> _TASK OBJECTIVE_
Reproduce the records without their pictures, keeping every word as it is.

═══ LISTED RECORDS

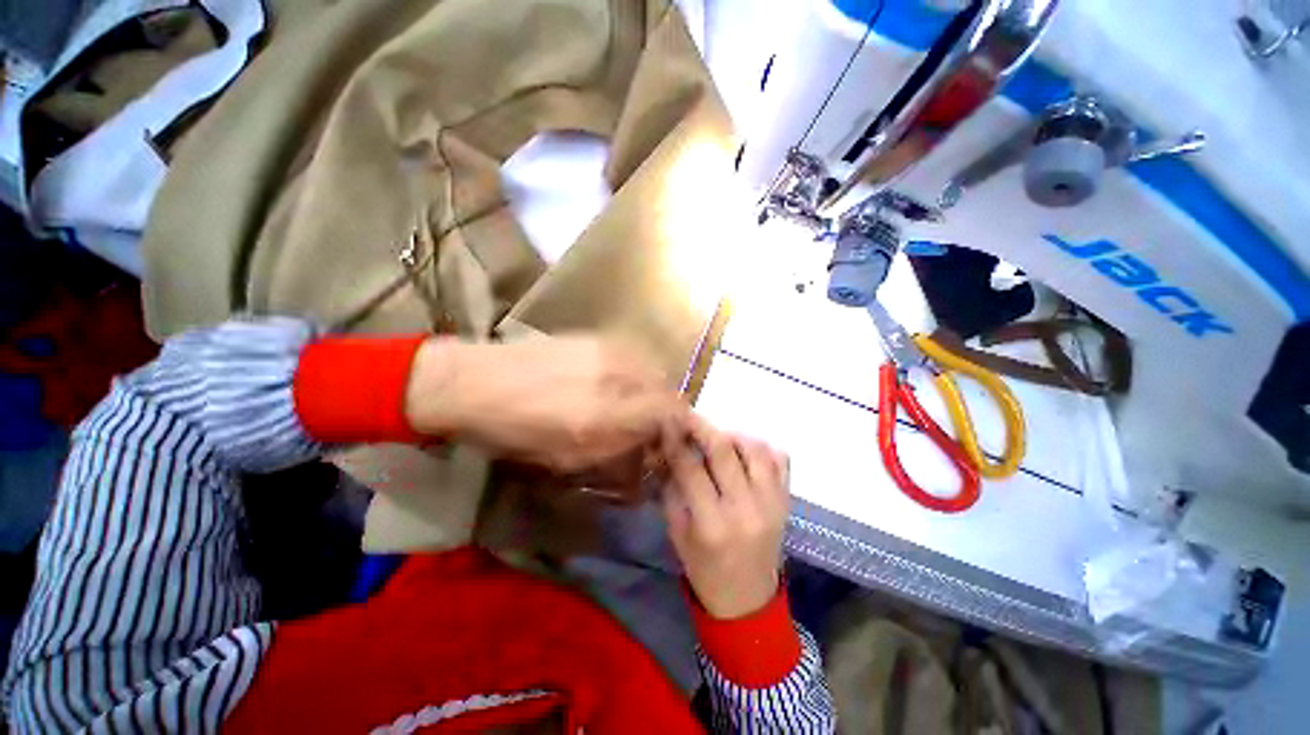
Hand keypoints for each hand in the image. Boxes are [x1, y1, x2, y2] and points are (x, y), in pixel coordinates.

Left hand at [405, 335, 686, 472]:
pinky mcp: (594, 337)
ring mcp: (605, 350)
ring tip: (635, 404)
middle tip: (652, 425)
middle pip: (666, 387)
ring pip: (652, 369)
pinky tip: (616, 383)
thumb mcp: (565, 458)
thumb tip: (648, 446)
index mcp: (604, 413)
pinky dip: (636, 374)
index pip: (668, 412)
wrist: (474, 381)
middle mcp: (614, 375)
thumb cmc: (514, 430)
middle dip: (668, 410)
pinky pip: (633, 356)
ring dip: (653, 390)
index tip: (671, 439)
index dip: (678, 426)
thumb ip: (616, 450)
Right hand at [662, 416, 789, 619]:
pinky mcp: (787, 501)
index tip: (668, 421)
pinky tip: (745, 450)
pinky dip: (762, 447)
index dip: (676, 440)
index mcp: (712, 524)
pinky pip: (780, 460)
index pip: (691, 469)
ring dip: (733, 435)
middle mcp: (745, 509)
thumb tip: (668, 451)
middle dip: (702, 426)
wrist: (747, 598)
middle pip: (724, 452)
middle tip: (689, 416)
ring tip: (718, 436)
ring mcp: (772, 503)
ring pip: (755, 449)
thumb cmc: (704, 568)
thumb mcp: (676, 533)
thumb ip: (672, 490)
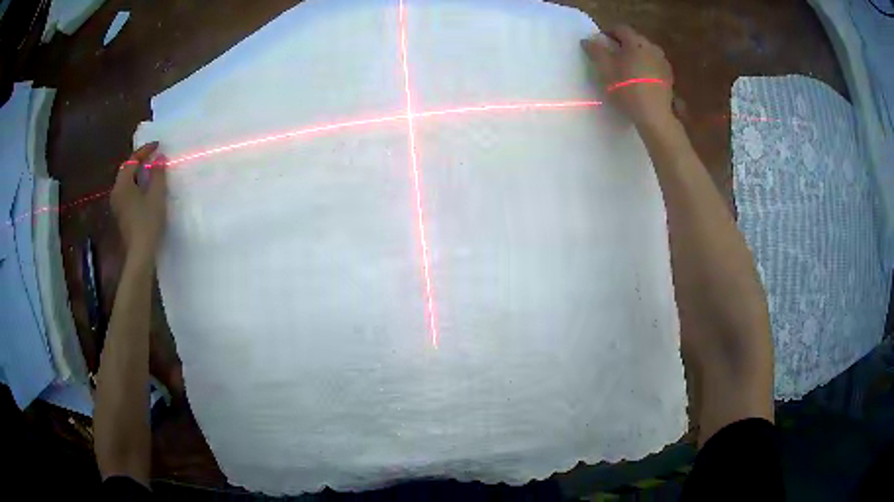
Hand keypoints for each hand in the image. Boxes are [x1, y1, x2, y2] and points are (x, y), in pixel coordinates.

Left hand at [111, 142, 167, 264]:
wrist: (140, 253)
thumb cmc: (148, 222)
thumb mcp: (156, 195)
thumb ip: (157, 174)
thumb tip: (159, 157)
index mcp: (123, 184)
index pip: (132, 160)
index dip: (145, 151)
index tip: (158, 145)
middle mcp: (116, 192)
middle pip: (127, 170)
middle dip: (139, 161)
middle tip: (153, 157)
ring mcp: (117, 205)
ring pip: (126, 182)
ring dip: (138, 174)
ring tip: (151, 171)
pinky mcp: (121, 215)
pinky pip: (127, 193)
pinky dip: (136, 186)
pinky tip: (145, 189)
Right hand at [581, 25, 673, 127]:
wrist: (654, 116)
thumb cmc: (627, 89)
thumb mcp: (605, 70)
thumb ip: (595, 51)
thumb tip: (587, 40)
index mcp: (635, 42)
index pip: (620, 29)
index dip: (608, 32)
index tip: (600, 42)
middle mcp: (652, 47)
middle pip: (634, 39)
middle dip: (623, 44)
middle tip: (612, 56)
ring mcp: (663, 62)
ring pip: (646, 52)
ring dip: (636, 56)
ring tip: (627, 69)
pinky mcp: (669, 77)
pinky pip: (654, 65)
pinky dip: (646, 67)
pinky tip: (641, 79)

══════

> _ANSWER SPACE_
Hand keypoints for each hand in the image. Boxes are [x1, y1, x2, y2] and points are (x, y), in pixel coordinates.

Left hand at [405, 335, 686, 472]:
pinky mcp: (594, 337)
ring mcp: (605, 350)
ring tip: (635, 404)
middle tip: (652, 425)
middle pip: (666, 387)
ring pip: (652, 369)
pinky tip: (616, 383)
thumb mcp: (565, 458)
thumb tip: (648, 446)
index mcp: (604, 413)
pinky dip: (636, 374)
index pip: (668, 412)
wrist: (474, 381)
middle mcp: (614, 375)
thumb cmc: (514, 430)
middle dip: (668, 410)
pinky pip: (633, 356)
ring dip: (653, 390)
index tip: (671, 439)
index dip: (678, 426)
thumb ip: (616, 450)
Right hand at [662, 416, 789, 619]:
pinky mcp: (787, 501)
index tip: (668, 421)
pinky tip: (745, 450)
pinky dip: (762, 447)
index dip: (676, 440)
index mcp: (712, 524)
pinky pip: (780, 460)
index pip: (691, 469)
ring dip: (733, 435)
middle mcp: (745, 509)
thumb tip: (668, 451)
middle dip: (702, 426)
wrist: (747, 598)
middle pip: (724, 452)
middle tip: (689, 416)
ring tip: (718, 436)
ring mcp: (772, 503)
ring pip: (755, 449)
thumb cmc: (704, 568)
thumb mcp: (676, 533)
thumb ip: (672, 490)
Hand keypoints for each hand in the image. Boxes are [x1, y1, x2, y2] and points are (x, y), in pixel coordinates.

Left hand at [111, 142, 167, 264]:
wrist: (140, 253)
thumb cmc: (148, 222)
thumb mcp: (156, 195)
thumb ip: (157, 174)
thumb tip: (159, 157)
index mcp: (123, 184)
index pip: (132, 160)
index dip: (145, 151)
index tip: (158, 145)
middle mcp: (116, 192)
middle pip: (127, 170)
middle dip: (139, 161)
middle tip: (153, 157)
ring mcp: (117, 205)
ring pip: (126, 182)
ring dip: (138, 174)
ring tip: (151, 171)
pinky mcp: (121, 215)
pinky pip: (127, 193)
pinky dip: (136, 186)
pinky tip: (145, 189)
Right hand at [581, 25, 673, 127]:
wrist: (654, 116)
thumb cmc: (627, 89)
thumb mcp: (605, 70)
thumb ip: (595, 51)
thumb tip: (587, 40)
index mcp: (635, 42)
index pip: (620, 29)
index dip: (608, 32)
index tip: (600, 42)
middle mcp: (652, 47)
middle pip: (634, 39)
middle dip: (623, 44)
middle tip: (612, 56)
ring mcp: (663, 62)
ring pip: (646, 52)
ring dip: (636, 56)
ring tip: (627, 69)
pinky mcp: (669, 77)
pinky pip: (654, 65)
pinky dip: (646, 67)
pinky tip: (641, 79)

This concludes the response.